Mezza Corona, a massive-industrial winery in Trentino, invested 45 million Euro in Sicilia. This is a drop in the bucket compared to what Italy and the rest of Europe have invested in Sicilia, the difference being that a private company is going to actually micro-manage its investment, where as governments tend to follow investments about as well as someone giving coins to a panhandler. I’ve been to Mezza Corona and have had a number of their wines over the years. I prefer their Feudo Arancio Sicilians, which are gutsier, as opposed to what wine writers often refer to as ‘Northern Austerity’, which to me is just another phrase for ‘boring but expensive’. If you’re really interested in Sicily and Sicilian wines, you’ll skip their French-based wines but try their Grillo, Insolia and Nero d’Avola, which all represent not only excellent value but intriguing wines based on what are likely to be unfamiliar grapes. They’re wines that somehow make the world seem a little bigger, that there is still so much to learn about Italian wine, but in a good way.

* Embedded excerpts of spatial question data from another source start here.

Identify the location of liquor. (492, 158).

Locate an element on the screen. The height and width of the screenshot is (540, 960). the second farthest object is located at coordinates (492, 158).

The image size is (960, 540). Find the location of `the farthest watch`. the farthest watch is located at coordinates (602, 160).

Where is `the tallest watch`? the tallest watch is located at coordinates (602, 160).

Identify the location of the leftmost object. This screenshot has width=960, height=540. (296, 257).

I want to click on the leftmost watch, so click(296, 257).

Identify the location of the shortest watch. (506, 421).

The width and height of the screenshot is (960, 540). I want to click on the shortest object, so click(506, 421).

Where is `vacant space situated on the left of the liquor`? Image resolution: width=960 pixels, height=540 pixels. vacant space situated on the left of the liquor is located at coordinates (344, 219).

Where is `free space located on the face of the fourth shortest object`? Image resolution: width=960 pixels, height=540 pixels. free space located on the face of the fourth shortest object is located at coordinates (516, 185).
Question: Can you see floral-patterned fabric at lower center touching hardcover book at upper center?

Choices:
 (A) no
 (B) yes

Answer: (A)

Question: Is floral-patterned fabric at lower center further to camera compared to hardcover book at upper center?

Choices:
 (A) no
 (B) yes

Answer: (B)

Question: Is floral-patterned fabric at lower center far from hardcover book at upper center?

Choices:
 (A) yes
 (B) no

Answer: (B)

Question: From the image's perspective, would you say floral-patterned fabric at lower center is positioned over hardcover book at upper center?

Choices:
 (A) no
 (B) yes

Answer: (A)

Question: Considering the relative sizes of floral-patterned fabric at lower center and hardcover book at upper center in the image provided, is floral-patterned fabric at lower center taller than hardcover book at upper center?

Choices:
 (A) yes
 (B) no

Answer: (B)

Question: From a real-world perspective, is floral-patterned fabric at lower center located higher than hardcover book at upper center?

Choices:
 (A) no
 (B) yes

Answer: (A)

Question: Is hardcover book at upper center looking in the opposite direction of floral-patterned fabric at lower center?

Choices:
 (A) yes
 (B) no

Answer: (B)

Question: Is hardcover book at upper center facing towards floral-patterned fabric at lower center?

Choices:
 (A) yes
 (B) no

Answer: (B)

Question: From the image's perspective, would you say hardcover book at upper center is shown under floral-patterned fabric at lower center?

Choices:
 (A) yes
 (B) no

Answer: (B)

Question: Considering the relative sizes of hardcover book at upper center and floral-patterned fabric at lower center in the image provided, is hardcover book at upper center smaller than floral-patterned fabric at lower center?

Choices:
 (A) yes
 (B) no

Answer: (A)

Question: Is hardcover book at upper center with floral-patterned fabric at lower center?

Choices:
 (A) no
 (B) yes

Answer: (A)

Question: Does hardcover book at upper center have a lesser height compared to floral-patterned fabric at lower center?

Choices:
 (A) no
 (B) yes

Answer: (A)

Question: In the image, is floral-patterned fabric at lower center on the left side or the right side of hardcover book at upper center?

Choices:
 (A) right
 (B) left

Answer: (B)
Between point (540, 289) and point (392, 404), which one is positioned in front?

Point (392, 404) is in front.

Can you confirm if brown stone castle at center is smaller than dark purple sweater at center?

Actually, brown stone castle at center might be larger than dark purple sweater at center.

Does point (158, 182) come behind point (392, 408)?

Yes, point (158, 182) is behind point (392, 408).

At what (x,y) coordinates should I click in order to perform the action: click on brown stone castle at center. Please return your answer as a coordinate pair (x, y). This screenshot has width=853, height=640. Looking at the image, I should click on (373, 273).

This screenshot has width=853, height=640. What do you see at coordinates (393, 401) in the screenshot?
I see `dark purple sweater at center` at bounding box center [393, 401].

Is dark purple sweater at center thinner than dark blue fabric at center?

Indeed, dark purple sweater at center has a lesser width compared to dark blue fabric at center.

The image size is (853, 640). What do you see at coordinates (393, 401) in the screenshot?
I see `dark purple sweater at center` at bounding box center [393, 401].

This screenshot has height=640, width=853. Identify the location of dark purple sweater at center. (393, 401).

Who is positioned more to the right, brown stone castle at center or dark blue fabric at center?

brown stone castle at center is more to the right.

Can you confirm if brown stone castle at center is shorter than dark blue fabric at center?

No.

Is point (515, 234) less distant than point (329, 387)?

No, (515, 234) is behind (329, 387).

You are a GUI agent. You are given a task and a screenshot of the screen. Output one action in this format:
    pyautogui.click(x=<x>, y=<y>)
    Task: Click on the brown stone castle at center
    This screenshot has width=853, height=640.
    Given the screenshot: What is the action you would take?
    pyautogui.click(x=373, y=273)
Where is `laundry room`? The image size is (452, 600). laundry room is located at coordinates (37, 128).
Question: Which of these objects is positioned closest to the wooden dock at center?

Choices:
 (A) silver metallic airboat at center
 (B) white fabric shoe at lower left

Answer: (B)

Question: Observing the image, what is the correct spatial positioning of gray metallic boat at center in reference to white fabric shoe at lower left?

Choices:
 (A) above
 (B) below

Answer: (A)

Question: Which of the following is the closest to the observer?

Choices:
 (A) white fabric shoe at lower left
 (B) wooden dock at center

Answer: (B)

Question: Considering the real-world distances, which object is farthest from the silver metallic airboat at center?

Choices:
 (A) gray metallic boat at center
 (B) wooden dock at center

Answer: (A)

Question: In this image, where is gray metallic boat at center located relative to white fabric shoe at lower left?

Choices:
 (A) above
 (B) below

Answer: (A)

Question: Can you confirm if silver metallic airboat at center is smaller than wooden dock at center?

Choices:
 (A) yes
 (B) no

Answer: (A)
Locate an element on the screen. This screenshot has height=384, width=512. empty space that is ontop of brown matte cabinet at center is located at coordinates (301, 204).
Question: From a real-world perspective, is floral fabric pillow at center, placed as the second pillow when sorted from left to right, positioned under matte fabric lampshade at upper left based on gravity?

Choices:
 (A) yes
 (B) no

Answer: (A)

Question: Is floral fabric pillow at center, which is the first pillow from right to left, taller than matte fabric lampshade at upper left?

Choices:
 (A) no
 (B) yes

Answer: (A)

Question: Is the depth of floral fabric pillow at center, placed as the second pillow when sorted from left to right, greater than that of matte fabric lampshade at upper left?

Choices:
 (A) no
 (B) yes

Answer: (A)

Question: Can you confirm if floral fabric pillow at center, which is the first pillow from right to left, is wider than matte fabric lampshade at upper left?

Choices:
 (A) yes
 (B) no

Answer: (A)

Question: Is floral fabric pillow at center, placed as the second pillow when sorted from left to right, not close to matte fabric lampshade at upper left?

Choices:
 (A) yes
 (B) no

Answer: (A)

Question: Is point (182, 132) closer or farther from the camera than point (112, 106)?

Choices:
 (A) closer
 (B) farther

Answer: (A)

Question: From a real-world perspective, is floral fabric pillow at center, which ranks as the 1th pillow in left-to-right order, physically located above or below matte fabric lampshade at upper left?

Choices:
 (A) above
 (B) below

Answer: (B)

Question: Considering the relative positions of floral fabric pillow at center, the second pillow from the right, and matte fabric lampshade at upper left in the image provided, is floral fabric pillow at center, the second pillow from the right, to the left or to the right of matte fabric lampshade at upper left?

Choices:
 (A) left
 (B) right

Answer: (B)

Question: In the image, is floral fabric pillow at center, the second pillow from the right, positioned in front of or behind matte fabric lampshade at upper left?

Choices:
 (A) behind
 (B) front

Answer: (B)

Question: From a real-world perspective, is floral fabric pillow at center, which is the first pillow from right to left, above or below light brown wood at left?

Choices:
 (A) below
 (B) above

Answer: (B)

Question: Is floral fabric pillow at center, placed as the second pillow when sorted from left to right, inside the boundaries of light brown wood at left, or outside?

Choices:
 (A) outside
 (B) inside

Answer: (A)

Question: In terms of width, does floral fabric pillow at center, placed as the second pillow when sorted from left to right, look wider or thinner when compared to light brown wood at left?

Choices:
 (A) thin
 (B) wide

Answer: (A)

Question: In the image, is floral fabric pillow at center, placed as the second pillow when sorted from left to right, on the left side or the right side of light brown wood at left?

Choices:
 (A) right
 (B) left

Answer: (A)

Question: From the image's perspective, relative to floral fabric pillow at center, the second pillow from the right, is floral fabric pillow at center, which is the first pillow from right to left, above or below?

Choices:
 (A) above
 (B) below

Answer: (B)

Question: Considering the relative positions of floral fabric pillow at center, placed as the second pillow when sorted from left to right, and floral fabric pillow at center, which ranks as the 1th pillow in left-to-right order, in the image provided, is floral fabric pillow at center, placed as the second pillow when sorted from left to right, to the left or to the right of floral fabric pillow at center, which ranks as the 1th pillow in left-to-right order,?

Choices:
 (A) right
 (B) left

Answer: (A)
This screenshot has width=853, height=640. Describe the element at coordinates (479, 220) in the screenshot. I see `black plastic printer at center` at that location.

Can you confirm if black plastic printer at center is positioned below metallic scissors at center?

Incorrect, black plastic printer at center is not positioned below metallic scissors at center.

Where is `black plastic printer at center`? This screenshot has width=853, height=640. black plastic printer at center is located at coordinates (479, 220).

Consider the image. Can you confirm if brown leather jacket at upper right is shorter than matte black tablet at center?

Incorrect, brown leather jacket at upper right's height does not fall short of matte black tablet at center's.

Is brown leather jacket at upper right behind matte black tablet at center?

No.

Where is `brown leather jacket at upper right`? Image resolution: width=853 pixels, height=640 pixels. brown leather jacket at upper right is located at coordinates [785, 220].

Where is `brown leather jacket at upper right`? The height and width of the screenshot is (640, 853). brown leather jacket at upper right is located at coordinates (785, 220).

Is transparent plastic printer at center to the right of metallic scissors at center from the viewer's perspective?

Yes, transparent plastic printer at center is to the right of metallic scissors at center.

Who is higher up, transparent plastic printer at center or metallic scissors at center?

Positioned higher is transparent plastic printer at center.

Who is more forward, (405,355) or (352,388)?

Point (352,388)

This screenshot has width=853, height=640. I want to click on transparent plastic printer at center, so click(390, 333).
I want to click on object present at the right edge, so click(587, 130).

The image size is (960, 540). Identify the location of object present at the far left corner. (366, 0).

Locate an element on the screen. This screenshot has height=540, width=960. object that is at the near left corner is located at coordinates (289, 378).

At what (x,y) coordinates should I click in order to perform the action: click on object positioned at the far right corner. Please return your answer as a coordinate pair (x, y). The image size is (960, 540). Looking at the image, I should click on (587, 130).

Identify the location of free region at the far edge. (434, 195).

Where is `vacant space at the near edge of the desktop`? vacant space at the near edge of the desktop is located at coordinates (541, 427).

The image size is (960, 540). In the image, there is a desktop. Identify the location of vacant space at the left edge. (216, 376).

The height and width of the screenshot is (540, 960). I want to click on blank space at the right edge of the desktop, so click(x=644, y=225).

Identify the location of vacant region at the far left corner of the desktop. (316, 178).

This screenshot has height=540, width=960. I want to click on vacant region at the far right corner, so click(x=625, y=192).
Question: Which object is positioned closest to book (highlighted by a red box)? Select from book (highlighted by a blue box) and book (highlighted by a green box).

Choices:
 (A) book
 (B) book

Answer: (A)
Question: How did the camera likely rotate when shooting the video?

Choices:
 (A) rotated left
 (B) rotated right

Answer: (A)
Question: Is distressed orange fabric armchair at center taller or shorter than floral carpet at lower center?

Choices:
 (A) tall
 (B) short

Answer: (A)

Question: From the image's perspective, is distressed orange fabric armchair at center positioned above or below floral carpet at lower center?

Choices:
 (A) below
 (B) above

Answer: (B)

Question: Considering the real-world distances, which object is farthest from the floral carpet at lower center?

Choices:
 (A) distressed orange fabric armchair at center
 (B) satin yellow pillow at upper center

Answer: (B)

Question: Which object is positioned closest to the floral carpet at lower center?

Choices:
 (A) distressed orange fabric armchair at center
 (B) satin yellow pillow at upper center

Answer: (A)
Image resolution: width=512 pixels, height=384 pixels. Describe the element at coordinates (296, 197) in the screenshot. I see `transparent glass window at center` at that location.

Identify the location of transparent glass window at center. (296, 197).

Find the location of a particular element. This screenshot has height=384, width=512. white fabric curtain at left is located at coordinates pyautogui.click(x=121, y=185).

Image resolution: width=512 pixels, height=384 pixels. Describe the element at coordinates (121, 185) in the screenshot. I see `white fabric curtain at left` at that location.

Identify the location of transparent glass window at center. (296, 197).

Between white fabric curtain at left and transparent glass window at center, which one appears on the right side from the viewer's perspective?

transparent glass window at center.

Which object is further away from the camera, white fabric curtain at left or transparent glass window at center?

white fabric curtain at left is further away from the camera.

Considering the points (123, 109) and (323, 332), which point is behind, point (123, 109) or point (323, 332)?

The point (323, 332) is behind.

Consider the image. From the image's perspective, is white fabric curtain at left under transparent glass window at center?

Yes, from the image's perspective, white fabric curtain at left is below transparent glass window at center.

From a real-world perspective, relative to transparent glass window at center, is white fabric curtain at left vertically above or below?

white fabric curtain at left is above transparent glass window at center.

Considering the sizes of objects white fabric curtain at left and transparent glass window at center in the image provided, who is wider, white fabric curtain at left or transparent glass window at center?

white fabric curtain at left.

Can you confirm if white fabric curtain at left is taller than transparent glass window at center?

I spent the second half of the day at the ruins of Akragus at Agrigento, wandering among throngs of tourists for the first time since I’ve been in Sicilia. Elderly Germans snapped pictures. Bus-fulls of Japanese all nodded when prompted by their ear-phoned audio tours. Scottish children bellied up fallen pillars. I thought about the role Sicily plays with respect to the outside world, both what Sicilian wines represent when consumed in Sidney, Toronto or San Diego, and too, how many foreigners are willing to take the trouble to seek out that elusive algebra of influences that sets Sicily apart from the rest of Italy.

In my saddle bags I had a bottle of Feudo Arancio’s Grillo, which I am drinking right now from the bottle, sitting up in the hotel room bed, typing into this computer, my dusty red shoes, connecting the two.